===== Selected excerpt

A cover crop’s roots and organic materials also loosen compacted soil and produce binding agents. These help soil filter water to plant roots and hold some of it there for later rather than pooling it on the surface or letting it run off, taking soil with it. 

Loosening up soil is especially important in suburban areas, where developers often use large equipment to remove topsoil and compact the remaining earth for stability before construction. Restoring soil health is also vital in gardens you’ve tilled repeatedly, a process that can inadvertently compact the deeper layers and disrupt the healthy, functioning environment of plants, soil, and microorganisms (aka the microbiome) closer to the surface

Instead of harvesting a cover crop, a farmer or gardener chooses the right time to terminate its growth. Depending on the plant family, the natural mulch that remains can also serve as a slow-release fertilizer. 

Ready to give cover cropping a try? Here’s how:

Step 1: Pick Your Season to Plant a Cover Crop

You can plant a cover crop almost any time in your growing season. A spring cover crop will do its magic while giving you a break from gardening in the hottest part of summer. A late summer or fall cover crop will take up nutrients that would otherwise leach off underground with rain and snowmelt. Some, like winter rye, will grow all winter long in warmer states and go dormant in colder ones, resuming their growth in early spring. Others, like oats, field peas, and annual rye, will die off but hold soil in place when the cold winds blow and serve as mulch for spring plantings.

Step 2: Choose a Garden Cover Crop

Many home garden centers have begun to carry seeds for garden cover crops. For even more options, check out a rural community feed and seed store that serves commercial fruit and vegetable growers, Enroth says. Staff at any location stocking cover crop seed will help you make the best choice.

If you’d rather learn and shop from your couch, start with the extension service website for your state or one nearby to find blogs and videos on how to select and manage a garden cover crop in your region. Already have a favorite seed catalog or website? Check there as well for cover crop options with detailed descriptions of their benefits and growing habits. 

I went with buckwheat, which flowers when few other plants are pollinating in my area and releases phosphorus to energize garden plantings. Enroth plants daikon radishes, or tillage turnips, in his Illinois garden to break up the soil structure for future potato crops. As a bonus, his kids like pulling up the roots of the cover crops to see who can find the biggest one.

Step 3: Plant Cover Crop Seeds

Planting most cover crops is a simple matter of scratching the soil with a garden rake or broad fork and broadcasting the seed by hand. Water your seeds with a light mist to avoid moving them around on the soil surface, which can leave bare spots.

I sowed my buckwheat in mid-May, just before my spring snap peas began to die back. Because my garden is beside the house and I wasn’t sure how a cover crop would look from the street, I planted four rows of Queen Lime zinnia seeds across the front of the bed. As an exercise in hope, I added a few hills of pumpkin seeds farther back, crossing my fingers that they would get a foothold among the buckwheat and take off later, after my cover crop’s job was done.

Enroth and his family plant their cover crop in late summer, scattering seed for oats and field peas under their garden’s canopy of tomatoes and peppers. Later, after they remove their summer veggie plants, the cover crops continue to thrive, dying off after a prolonged freeze and eliminating the need to terminate them in the spring.

==========
===== Material provided

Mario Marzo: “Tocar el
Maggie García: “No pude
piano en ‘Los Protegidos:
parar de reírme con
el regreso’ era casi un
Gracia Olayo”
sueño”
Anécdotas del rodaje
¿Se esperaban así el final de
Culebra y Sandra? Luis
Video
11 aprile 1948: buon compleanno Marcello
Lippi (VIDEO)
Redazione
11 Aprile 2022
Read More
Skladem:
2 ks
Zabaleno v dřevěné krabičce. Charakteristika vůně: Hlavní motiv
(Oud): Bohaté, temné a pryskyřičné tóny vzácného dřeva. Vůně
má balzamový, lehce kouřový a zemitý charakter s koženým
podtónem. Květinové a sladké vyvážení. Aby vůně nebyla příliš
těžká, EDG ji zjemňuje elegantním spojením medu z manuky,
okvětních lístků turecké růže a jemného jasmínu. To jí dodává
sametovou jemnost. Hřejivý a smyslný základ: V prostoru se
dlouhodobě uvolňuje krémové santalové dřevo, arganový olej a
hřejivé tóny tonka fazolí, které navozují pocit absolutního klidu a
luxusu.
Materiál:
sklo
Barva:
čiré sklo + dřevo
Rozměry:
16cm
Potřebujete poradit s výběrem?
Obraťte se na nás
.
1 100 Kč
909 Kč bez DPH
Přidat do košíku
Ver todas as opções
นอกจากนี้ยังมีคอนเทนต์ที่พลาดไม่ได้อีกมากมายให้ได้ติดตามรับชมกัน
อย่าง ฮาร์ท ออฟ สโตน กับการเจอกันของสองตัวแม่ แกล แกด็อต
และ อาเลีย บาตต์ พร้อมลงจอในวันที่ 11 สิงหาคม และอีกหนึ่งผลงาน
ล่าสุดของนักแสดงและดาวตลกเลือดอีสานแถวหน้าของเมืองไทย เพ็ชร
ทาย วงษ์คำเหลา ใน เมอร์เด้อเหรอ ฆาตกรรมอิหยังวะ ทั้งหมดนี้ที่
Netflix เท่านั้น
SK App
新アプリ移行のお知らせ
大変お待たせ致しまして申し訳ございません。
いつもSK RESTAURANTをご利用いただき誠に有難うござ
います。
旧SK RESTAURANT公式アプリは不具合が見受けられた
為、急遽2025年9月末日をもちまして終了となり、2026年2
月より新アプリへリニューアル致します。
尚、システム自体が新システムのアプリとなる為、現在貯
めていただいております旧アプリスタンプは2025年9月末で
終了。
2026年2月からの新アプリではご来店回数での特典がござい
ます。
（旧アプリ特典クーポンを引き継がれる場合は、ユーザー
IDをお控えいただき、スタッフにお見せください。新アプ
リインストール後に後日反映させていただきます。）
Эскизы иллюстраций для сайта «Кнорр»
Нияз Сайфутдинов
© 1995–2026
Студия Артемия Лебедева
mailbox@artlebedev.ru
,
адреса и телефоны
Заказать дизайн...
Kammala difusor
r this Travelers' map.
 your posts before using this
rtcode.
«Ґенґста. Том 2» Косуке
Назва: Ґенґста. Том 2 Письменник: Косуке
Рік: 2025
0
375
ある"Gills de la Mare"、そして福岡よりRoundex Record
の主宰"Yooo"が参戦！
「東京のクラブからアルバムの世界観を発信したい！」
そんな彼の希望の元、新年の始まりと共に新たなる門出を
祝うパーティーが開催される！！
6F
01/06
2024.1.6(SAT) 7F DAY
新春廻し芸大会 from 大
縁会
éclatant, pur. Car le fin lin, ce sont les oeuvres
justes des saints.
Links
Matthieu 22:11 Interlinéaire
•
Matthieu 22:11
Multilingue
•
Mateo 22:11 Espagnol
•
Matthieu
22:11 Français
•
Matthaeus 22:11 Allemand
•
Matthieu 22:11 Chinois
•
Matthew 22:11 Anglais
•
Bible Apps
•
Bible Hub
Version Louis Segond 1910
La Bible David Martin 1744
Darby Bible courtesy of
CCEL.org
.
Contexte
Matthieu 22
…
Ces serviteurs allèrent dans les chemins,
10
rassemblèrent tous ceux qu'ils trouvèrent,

==========

■ **Exercises**:
1) According to the cover crop text, what does Enroth plant in his Illinois garden to break up the soil for future potato crops?
2) Please print the records from their first line through the line that contains "11 aprile 1948: buon compleanno Marcello", with both of those lines included.

■ **Per-task answers**:
1) Daikon radishes, or tillage turnips.

2)
Mario Marzo: “Tocar el
Maggie García: “No pude
piano en ‘Los Protegidos:
parar de reírme con
el regreso’ era casi un
Gracia Olayo”
sueño”
Anécdotas del rodaje
¿Se esperaban así el final de
Culebra y Sandra? Luis
Video
11 aprile 1948: buon compleanno Marcello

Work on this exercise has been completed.